Thursday, 12 April 2012

Sorry, I Just Don't Get It


Sorry, but I just don't understand how millionaire earners can make charitable donations, claim tax relief on them and be better off, which is what's implied by the latest furore.

From the HMRC's own website:

Claiming back higher rate tax

If you pay higher rate tax, you can claim the difference between the higher rate of tax 40 and/or 50 per cent and the basic rate of tax 20 per cent on the total 'gross' value of your donation to the charity or CASC. 

For example, if you donate £100, the total value of your donation to the charity is £125 - so you can claim back: 

  • £25 - if you pay tax at 40 per cent (£125 × 20%) 
  • £37.50 - if you pay tax at 50 per cent (£125 × 20%) plus (£125 × 10%) 

So, no matter how you look at it, you're worse off than if paying higher rate tax on the amount - unless you are the charity. Am I missing something? As I see it, philanthropists who make large donations give away far, far more than they could ever claim in tax relief. What they are doing, however, is getting the government to put tax money into charities alongside their loss-making donations.

What I think the government should do is to have a closer look at what constitutes a charity.


6 comments:

  1. CB, The logic goes like this: If you can afford to give that much away then you can afford to pay more tax...

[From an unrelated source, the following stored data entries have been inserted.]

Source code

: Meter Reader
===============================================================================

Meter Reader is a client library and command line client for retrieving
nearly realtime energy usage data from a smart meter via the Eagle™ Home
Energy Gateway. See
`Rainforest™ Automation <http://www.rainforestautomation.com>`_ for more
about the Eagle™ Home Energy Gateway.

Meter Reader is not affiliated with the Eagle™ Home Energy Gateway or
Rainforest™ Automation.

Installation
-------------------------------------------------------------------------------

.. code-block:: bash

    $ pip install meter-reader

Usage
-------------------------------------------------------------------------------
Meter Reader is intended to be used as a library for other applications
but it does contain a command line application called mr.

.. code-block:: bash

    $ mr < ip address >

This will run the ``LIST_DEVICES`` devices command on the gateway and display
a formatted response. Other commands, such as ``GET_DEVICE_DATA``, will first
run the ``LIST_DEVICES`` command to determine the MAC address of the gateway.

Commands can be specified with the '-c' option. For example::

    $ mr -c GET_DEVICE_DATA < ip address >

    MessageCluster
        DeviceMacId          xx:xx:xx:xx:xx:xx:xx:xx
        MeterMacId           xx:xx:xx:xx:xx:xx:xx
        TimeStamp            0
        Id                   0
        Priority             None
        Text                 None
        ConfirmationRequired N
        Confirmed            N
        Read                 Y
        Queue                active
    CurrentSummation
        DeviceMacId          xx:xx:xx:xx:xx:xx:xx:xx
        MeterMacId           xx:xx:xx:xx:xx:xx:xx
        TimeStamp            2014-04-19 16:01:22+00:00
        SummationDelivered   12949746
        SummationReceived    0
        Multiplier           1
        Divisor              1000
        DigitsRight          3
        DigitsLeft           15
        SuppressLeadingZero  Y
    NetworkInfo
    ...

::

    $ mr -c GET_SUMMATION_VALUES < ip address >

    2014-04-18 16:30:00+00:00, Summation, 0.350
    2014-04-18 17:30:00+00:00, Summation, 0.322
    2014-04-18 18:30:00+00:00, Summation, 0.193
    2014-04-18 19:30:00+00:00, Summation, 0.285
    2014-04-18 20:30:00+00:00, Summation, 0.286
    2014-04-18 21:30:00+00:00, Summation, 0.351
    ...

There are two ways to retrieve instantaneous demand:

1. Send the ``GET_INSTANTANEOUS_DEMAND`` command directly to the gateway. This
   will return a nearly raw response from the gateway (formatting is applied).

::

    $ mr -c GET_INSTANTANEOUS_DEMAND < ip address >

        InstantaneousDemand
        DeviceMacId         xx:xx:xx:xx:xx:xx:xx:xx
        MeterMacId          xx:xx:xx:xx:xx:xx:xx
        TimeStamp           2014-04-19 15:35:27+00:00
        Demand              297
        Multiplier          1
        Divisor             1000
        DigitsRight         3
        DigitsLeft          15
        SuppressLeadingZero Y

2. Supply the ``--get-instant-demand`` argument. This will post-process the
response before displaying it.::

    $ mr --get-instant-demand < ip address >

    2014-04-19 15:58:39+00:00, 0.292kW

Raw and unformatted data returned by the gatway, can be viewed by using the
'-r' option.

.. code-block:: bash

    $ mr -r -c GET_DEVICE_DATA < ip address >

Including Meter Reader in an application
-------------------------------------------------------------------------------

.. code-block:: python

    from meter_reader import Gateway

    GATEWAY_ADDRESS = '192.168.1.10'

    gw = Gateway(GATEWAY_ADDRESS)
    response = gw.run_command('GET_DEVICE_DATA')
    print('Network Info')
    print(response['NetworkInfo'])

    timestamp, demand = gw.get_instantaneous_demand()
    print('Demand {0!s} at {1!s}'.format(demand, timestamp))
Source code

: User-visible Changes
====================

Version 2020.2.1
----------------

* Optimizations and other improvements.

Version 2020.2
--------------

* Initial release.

    Totally agree about tougher rules for charities, religions for starters.

    ReplyDelete
  2. By claiming tax relief on the donation you are (the bloody rich are) putting less into the taxation pot which effectively means that all those who potentially benefit from the taxation pot are being short changed. Thus tax-payers as a whole are subsidising the donation : a donation which is given without their approval and not in their name. Why should I be forced to contribute (by paying more tax to make up the shortfall) to the Donkey Sanctuary. I don't like donkeys.

    ReplyDelete
    Replies
    1. Alan: I always suspected you were a heartless donkey hater at heart.... Do you eat horse flesh?

      Delete
    2. PS - while your point is entirely valid, it does not detract from the manner in which the government slyly is portraying it - as a lucrative tax loophole for rich people to benefit from. They don't benefit - unless, as I said, they are the charity.

      Delete
    3. PPS - just had a word with the people down at the donkey sanctuary, and they're coming for you...

      Delete
  3. What happened to 'Badger's Rest' for a name for the beautiful hovel?!

    I wholly agree about some charities - there seems to be a charity for practically everything and many seem to duplicate others, which is so wrong, while many flounder without adequate support - I used to work (briefly and voluntarily) for a very worthy young people's charity - Dealing with sexual and emotional health issues, it wasn't dead popular, as most people seem to expect YPs to be angels, not sinners...

    It struggled to survive last year, with practically nothing to replace it - Therefore there would have been more teen pregnancies, mental health crises, and so on... If it ain't sexy, it doesn't cut the mustard, it seems. Sad.